WHAT THE TASK REQUIRES: Set down the lines below exactly as they stand, please. Go from the first through the one containing "Grok is an alternative".

MATERIAL PROVIDED:
==============================
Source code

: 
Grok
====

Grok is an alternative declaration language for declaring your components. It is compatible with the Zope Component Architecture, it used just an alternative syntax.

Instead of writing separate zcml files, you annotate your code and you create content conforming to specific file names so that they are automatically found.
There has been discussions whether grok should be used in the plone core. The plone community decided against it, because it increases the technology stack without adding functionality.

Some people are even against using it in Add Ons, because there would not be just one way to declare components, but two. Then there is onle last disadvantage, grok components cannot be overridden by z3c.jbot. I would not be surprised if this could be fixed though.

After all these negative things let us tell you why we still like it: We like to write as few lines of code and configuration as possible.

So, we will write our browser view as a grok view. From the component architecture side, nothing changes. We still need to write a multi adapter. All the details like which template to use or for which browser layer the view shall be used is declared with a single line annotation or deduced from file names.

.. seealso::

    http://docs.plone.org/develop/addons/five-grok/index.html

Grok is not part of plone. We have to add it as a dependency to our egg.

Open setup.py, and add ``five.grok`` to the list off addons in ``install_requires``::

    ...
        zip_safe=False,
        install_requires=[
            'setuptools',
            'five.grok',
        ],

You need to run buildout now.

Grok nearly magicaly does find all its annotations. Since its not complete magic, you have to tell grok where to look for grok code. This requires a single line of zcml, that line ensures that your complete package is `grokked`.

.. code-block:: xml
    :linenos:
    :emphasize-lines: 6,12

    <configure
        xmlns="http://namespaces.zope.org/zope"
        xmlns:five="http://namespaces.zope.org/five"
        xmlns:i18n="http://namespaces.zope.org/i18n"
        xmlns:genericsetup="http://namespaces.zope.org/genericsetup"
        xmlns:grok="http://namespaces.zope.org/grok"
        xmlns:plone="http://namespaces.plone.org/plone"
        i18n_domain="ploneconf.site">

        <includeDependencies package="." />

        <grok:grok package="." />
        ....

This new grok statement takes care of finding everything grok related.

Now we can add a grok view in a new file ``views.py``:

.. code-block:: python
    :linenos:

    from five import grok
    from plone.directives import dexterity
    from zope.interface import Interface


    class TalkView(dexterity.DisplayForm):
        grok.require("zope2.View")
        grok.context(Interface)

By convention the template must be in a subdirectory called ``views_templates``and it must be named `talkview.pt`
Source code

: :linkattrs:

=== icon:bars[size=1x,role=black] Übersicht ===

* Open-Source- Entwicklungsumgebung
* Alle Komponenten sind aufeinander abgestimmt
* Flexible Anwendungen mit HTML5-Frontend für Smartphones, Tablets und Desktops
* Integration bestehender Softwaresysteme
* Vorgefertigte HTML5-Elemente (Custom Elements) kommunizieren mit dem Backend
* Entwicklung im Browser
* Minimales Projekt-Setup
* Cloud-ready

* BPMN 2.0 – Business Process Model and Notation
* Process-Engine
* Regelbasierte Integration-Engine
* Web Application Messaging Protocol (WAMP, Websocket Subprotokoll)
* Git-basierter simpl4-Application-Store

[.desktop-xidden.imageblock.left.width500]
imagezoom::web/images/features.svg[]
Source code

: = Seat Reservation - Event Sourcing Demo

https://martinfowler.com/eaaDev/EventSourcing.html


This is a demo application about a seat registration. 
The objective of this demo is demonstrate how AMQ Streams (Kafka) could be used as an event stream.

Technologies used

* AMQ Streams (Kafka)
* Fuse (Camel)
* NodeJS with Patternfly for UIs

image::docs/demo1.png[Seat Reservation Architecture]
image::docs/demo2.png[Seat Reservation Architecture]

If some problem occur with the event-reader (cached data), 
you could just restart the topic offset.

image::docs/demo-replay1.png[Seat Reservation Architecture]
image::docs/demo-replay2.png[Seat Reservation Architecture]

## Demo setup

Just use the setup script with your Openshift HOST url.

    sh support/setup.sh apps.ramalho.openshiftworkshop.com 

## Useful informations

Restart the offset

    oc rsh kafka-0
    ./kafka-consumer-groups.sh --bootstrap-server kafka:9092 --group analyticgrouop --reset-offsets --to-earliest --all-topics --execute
==============================
WORKED SOLUTION:
Source code

: 
Grok
====

Grok is an alternative declaration language for declaring your components. It is compatible with the Zope Component Architecture, it used just an alternative syntax.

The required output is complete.